-- WORK ITEM --
Strip out the pictures and output each remaining line of the data word for word.
§ §
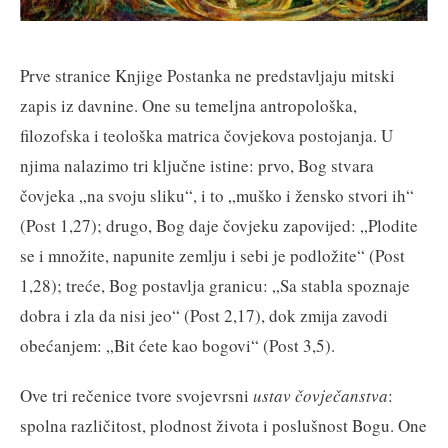
Prve stranice Knjige Postanka ne predstavljaju mitski
zapis iz davnine. One su temeljna antropološka,
filozofska i teološka matrica čovjekova postojanja. U
njima nalazimo tri ključne istine: prvo, Bog stvara
čovjeka „na svoju sliku“, i to „muško i žensko stvori ih“
(Post 1,27); drugo, Bog daje čovjeku zapovijed: „Plodite
se i množite, napunite zemlju i sebi je podložite“ (Post
1,28); treće, Bog postavlja granicu: „Sa stabla spoznaje
dobra i zla da nisi jeo“ (Post 2,17), dok zmija zavodi
obećanjem: „Bit ćete kao bogovi“ (Post 3,5).
Ove tri rečenice tvore svojevrsni
ustav čovječanstva
:
spolna različitost, plodnost života i poslušnost Bogu. One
§ §
-- RESPONSE AREA --
Prve stranice Knjige Postanka ne predstavljaju mitski
zapis iz davnine. One su temeljna antropološka,
filozofska i teološka matrica čovjekova postojanja. U
njima nalazimo tri ključne istine: prvo, Bog stvara
čovjeka „na svoju sliku“, i to „muško i žensko stvori ih“
(Post 1,27); drugo, Bog daje čovjeku zapovijed: „Plodite
se i množite, napunite zemlju i sebi je podložite“ (Post
1,28); treće, Bog postavlja granicu: „Sa stabla spoznaje
dobra i zla da nisi jeo“ (Post 2,17), dok zmija zavodi
obećanjem: „Bit ćete kao bogovi“ (Post 3,5).
Ove tri rečenice tvore svojevrsni
ustav čovječanstva
:
spolna različitost, plodnost života i poslušnost Bogu. One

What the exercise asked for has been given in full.